Moral: if you want to use BigInt or BigFloat, don’t generally start with an ordinary Float64 literal (which may already be rounded), and instead create the bignum value directly, e.g.

julia> BigInt(10)^30
1000000000000000000000000000000

julia> big"1e30" # BigFloat value, exact in the default ≈ 77 digit precision
1.0e+30

julia> precision(BigFloat, base=10) # the current BigFloat precision in decimal (approximately)
77

(Except for the syntax, all of this is not specific to Julia.
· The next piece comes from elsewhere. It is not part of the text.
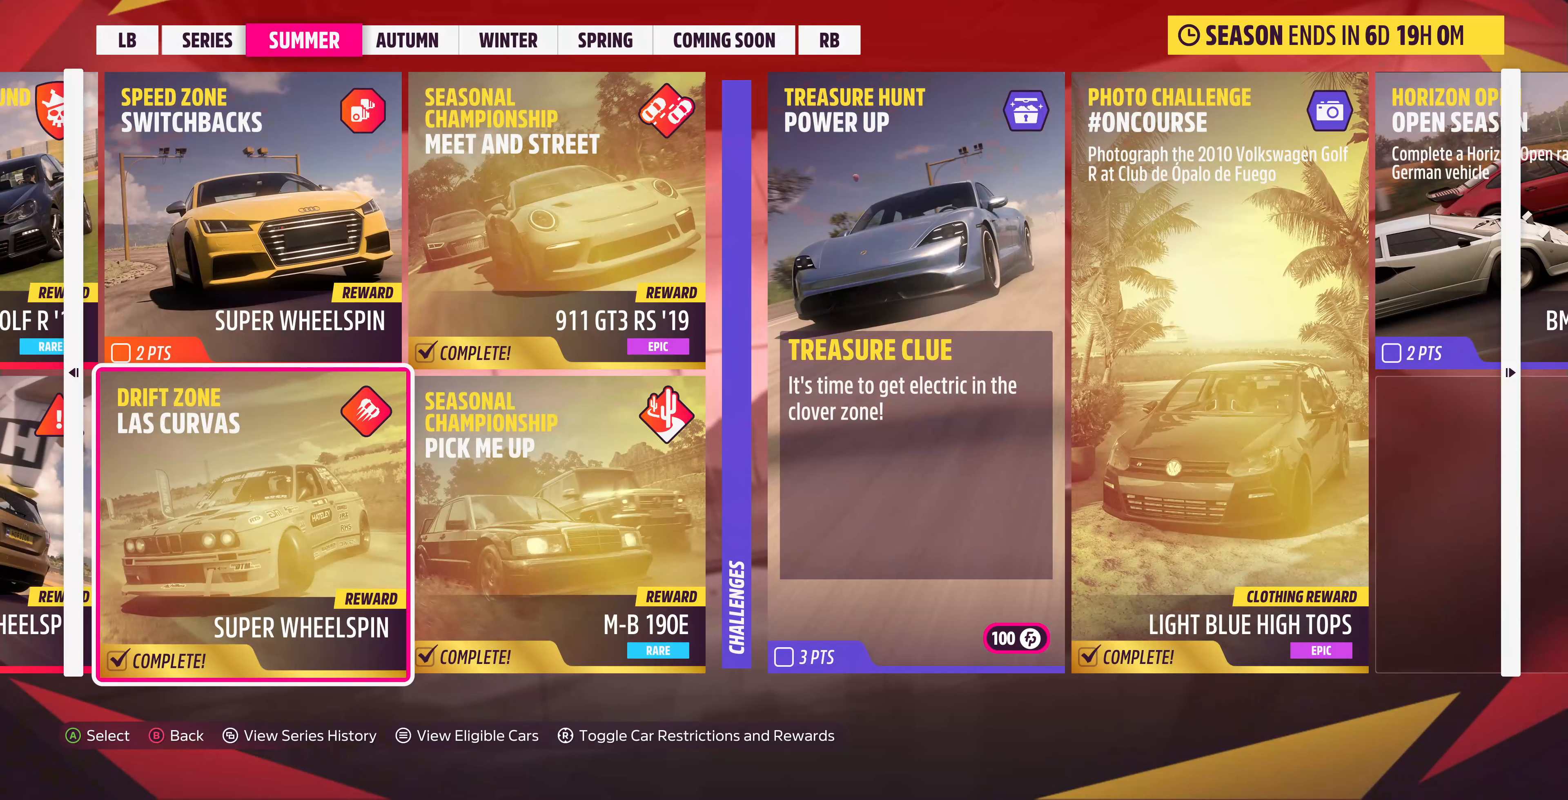
{"buttons": [], "left_stick": "center", "right_stick": "center", "events": [[300, "DPAD_LEFT", "down"], [500, "DPAD_LEFT", "up"]]}
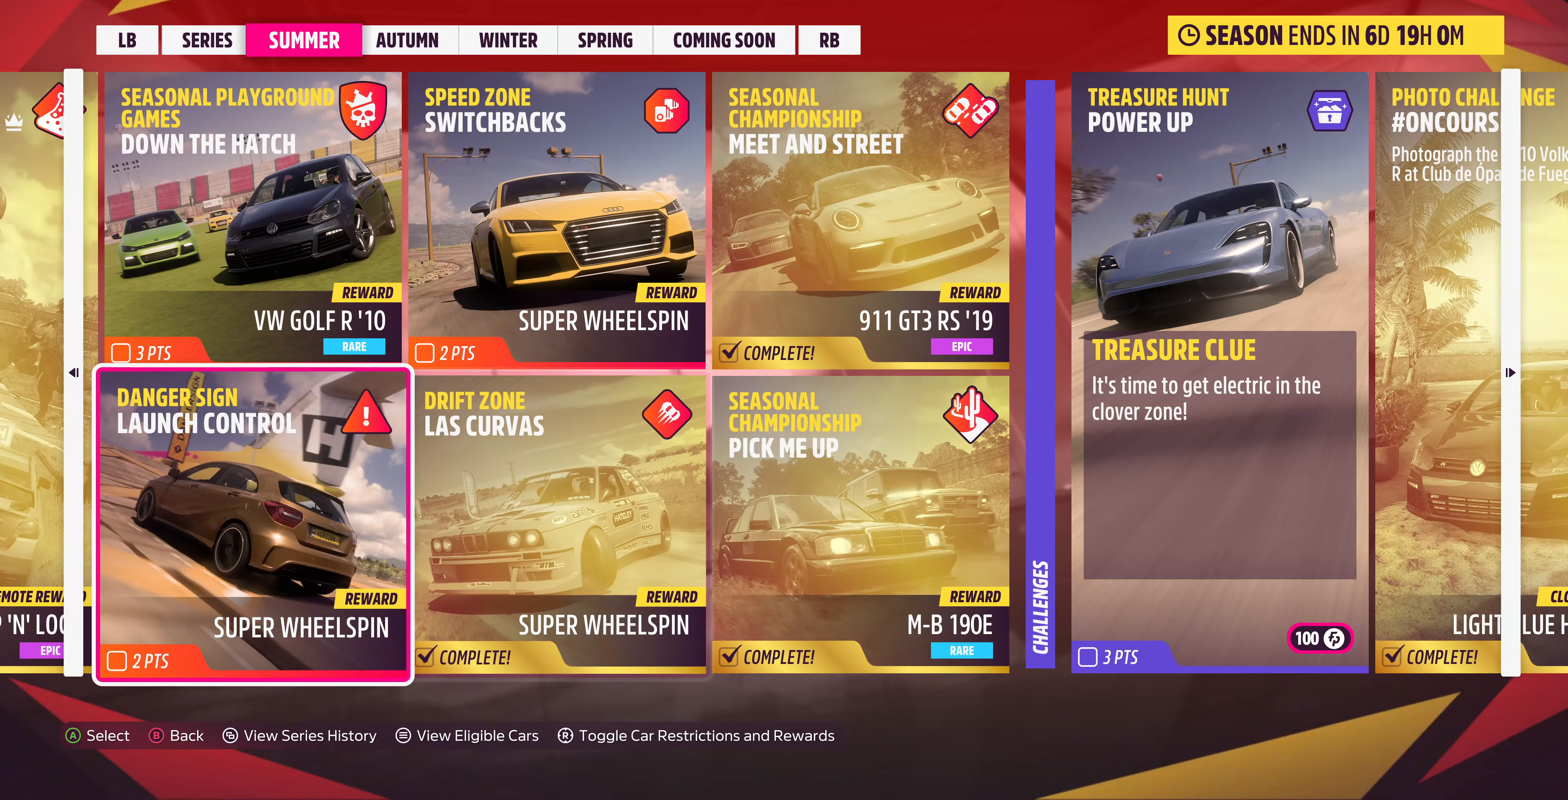
{"buttons": [], "left_stick": "center", "right_stick": "center", "events": []}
It is just how floating-point arithmetic works. If you want to represent decimal values exactly up to the available precision, you can use decimal floating-point types ala DecFP.jl.)

5 Likes
5

Probably worth pointing out about literals too is that the BigInt call in k = BigInt(9609...) is redundant for that value. Depending on the magnitude, integer literals are parsed as Int (Int32 on 32-bit systems or Int64 on 64-bit systems) or higher precision types like Int64, Int128, or BigInt. Floating point literals on the other hand do a specific type (exponent syntax uses e for Float64, f for Float32) and throw a ParseError if the magnitude is too large.

This parsing discrepancy is why BigInt can’t take a string as input like BigFloat and needs the big"" string literal or parse on strings. If you can’t write a literal value into the code e.g. reading text from a file, then you’ll need to process strings for very high precision values, and as always be mindful of the types across the operations and whether they can represent the necessary range of values.